Dan Ariely [is - sic] one of an increasingly influential group of behavioural economists, who analyse how people behave everywhere from supermarkets to stock markets - and they have found a chasm between what traditional economists and regulators presume we do, and what really happens. One of the most exciting areas of research, behavioural economics could overturn many of the assumptions and assertions that shape modern policy-making.

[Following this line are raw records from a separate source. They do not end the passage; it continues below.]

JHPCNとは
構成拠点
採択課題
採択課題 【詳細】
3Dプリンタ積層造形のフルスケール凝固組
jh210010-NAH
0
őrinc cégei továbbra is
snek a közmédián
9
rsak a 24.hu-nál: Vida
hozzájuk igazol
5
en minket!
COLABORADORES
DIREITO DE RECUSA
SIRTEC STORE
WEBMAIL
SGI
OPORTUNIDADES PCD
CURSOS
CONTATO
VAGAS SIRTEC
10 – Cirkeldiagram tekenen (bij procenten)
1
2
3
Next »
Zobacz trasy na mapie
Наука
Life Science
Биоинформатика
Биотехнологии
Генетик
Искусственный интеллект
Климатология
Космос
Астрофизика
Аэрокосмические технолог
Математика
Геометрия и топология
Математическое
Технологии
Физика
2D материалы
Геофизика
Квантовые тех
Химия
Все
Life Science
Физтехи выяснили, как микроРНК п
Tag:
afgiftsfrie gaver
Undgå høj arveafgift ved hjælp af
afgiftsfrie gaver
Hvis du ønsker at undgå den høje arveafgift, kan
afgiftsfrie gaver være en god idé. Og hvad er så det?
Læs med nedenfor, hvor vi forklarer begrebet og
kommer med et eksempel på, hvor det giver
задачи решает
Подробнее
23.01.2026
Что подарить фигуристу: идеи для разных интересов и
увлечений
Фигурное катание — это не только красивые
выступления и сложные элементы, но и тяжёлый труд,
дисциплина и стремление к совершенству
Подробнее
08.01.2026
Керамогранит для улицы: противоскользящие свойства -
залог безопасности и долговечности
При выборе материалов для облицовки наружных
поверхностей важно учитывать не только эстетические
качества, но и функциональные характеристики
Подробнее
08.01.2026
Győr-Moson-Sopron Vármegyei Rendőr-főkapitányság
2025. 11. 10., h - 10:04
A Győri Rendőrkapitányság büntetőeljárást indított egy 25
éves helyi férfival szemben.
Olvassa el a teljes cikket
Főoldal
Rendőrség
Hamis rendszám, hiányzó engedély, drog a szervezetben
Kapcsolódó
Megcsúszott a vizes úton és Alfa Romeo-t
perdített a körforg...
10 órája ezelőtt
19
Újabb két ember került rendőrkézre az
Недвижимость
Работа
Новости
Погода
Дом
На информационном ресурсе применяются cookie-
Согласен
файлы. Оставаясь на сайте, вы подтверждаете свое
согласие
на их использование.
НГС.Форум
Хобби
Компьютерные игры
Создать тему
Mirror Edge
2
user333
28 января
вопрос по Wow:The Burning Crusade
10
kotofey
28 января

For the past century, economists have viewed the economy as an equilibrium system made up of perfectly rational agents with access to full information, who produce and consume goods and services in economies with optimally efficient markets and institutions

Eric Beinhocker in his book the Origin of Wealth adds to this new area of economics

Beinhocker argues that neoclassical economics is fundamentally flawed, has a poor record of empirical validation, and that the strong assumptions the theory requires serve to make economics of less relevance to real world issues than the field otherwise might be. Beinhocker claims that neoclassical theory is in the process of being supplanted by what he calls complexity economics - the view that the economy is a complex adaptive system made up of realistically rational agents who dynamically interact with each other in an evolutionary system . Complexity economics is in turn built on foundations of a long-standing tradition of heterodox economics that includes areas such as behavioral economics, institutional economics, Austrian economics, and evolutionary economics.

Back to the Guardian story

"Economists know all about choosing jam," he says, ambling down an aisle with 73 varieties. He describes an experiment where academics set up a tasting booth in a store in California. On some days they put out six kinds of jam, on others 24. When the booth had 24 types, it was mobbed - "there was more colour, more excitement". But it was the sales that were truly remarkable: with six jams on show, 30% of customers bought a jar; when 24 were out, only 3% did. "Jams are hardly complex things, but people saw 24 stacked together and thought: 'I have no idea how to deal with this.'"

If that is how choosing between strawberry or plum makes us feel, imagine the toll looking at mortgage options takes on the nerves. What Ariely's jam study suggests is that, contrary to economic belief that more choice is better, confronted with too much complexity, we make bad decisions, or stick with what we have already got.